Watch how you say it. If you follow me on the Gram, you know I have the cutest little rat terrier. He (Gunner) is terrified of garbage bags but loves to go on walks (as with most dogs). My stepson and I love to play this game where we yell out ‘GARBAGE CANNN?!’ in the same tone that we usually say WALK and Gunner goes crazy with happiness. We get such a kick out the fact that he has no idea what he's agreeing to. As you can see it’s not always what you say, it’s how you say it. Unlike with Gunner, this involves much more than tone and pitch. Eye contact, gestures and even your facial expressions can influence the message you are trying to convey.
Learn to LISTEN. Previously, I had a bad case of finishing people’s sentences. Over time, I learned that saying nothing can be just as favorable as putting your thoughts out in the open. As much as you’re itching to let your two cents out, it isn’t always the necessity at the moment. It's important to decipher if you friend simply wants a shoulder to lean on (literally) or wants feedback.

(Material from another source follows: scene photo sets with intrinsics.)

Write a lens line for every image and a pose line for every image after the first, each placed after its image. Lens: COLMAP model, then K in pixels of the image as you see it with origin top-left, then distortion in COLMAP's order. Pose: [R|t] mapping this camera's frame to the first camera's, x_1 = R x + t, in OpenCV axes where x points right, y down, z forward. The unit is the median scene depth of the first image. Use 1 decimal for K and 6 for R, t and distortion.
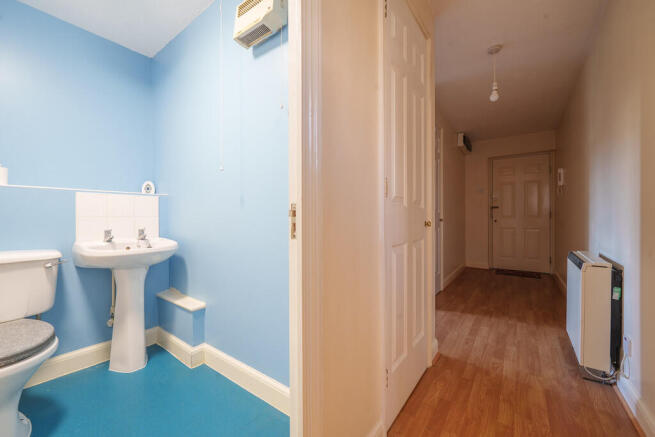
lens RADIAL K [[255.7, 0, 336.5], [0, 255.7, 217.8], [0, 0, 1]] dist [-0.000947, -0.000191]
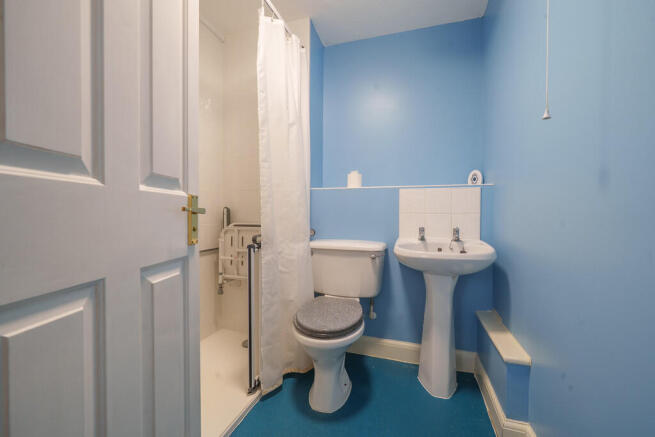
lens RADIAL K [[265.4, 0, 327.5], [0, 265.4, 218.5], [0, 0, 1]] dist [-0.002344, -0.000313]
pose [[0.281202, 0.025098, -0.959320, -0.065614], [-0.010317, 0.999679, 0.023130, -0.002879], [0.959593, 0.003393, 0.281371, 0.393217]]
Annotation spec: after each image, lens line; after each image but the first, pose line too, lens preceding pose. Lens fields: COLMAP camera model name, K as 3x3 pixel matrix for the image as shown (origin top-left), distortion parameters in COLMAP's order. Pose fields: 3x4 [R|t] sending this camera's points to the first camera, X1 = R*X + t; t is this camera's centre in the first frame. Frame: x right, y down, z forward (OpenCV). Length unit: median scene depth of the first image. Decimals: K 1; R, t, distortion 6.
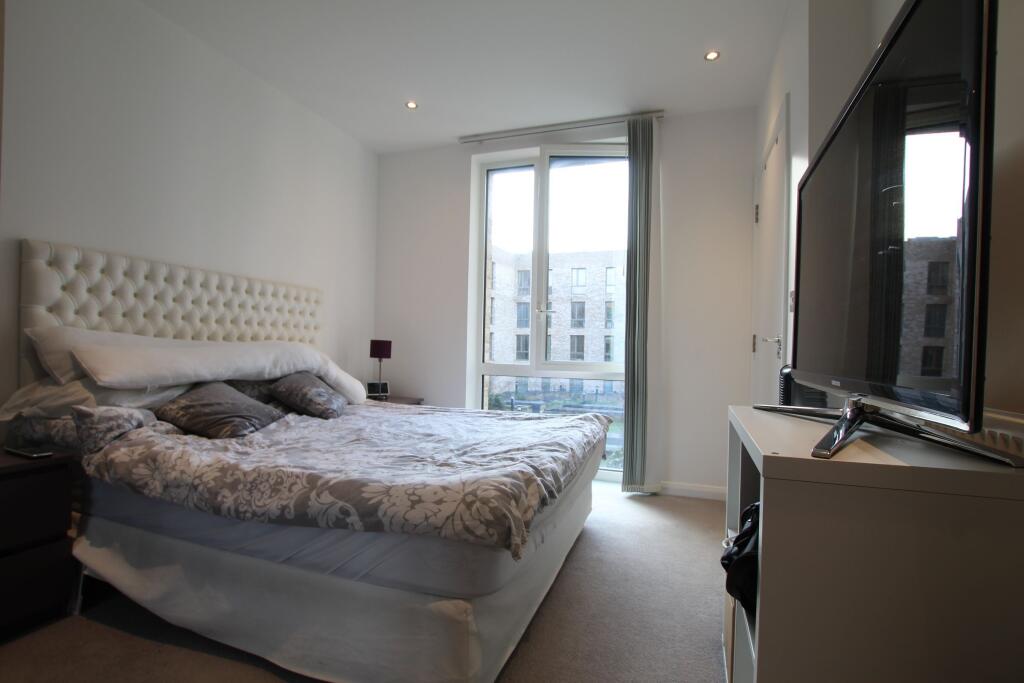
lens RADIAL K [[475.8, 0, 512.0], [0, 475.8, 341.5], [0, 0, 1]] dist [0.000914, -0.000027]
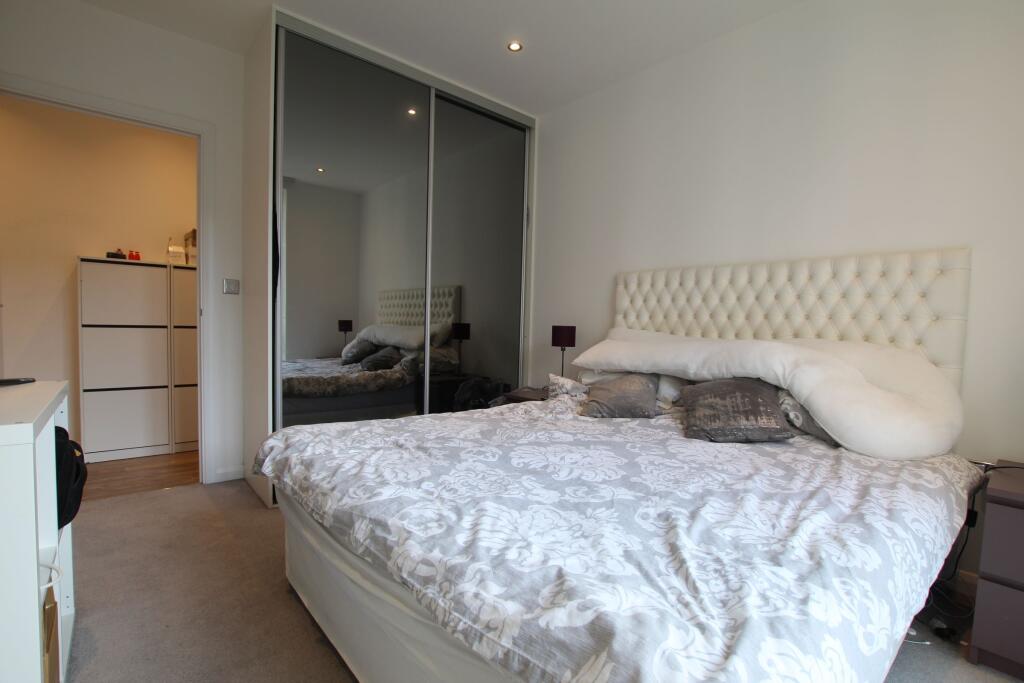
lens RADIAL K [[475.8, 0, 512.0], [0, 475.8, 341.5], [0, 0, 1]] dist [0.000914, -0.000027]
pose [[-0.501836, -0.035077, -0.864251, 0.444230], [-0.043671, 0.998931, -0.015185, 0.041425], [0.863860, 0.030123, -0.502831, 1.293800]]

Keep checking in. The last thing on my mind after my breakup was going out. I barely left the house and can't remember if I showered daily or not. I alienated myself from many friends as I just wanted to gather my thoughts and decide what my plan of action would be. Maybe your friend isn’t exactly in the mood to go get trashed ‘til 5 am with the girls, but wouldn’t mind dinner and movie night at her place. Do whatever she wants to do, whether it’s partying til the sun comes up or sulking at home with a bottle of wine. Sometimes you just need a minute. Or two. Send her a text, leave her a voice message or mail her a card. Show you care in any way that you can. She’ll come around because real friends do always do.
The changes in the dynamic of our friendship helped me realize how mindful one should be when dealing with another's feelings. While watching a friend endure a breakup, separation or divorce can be upsetting, you must learn your boundaries. Trusting that your friend will make the right decision is simply a part of the undertaking. Keep your communication authentic and use sympathy by all means necessary. Not only will you have helped a friend in need, but you will solidify the bonds that tie you both.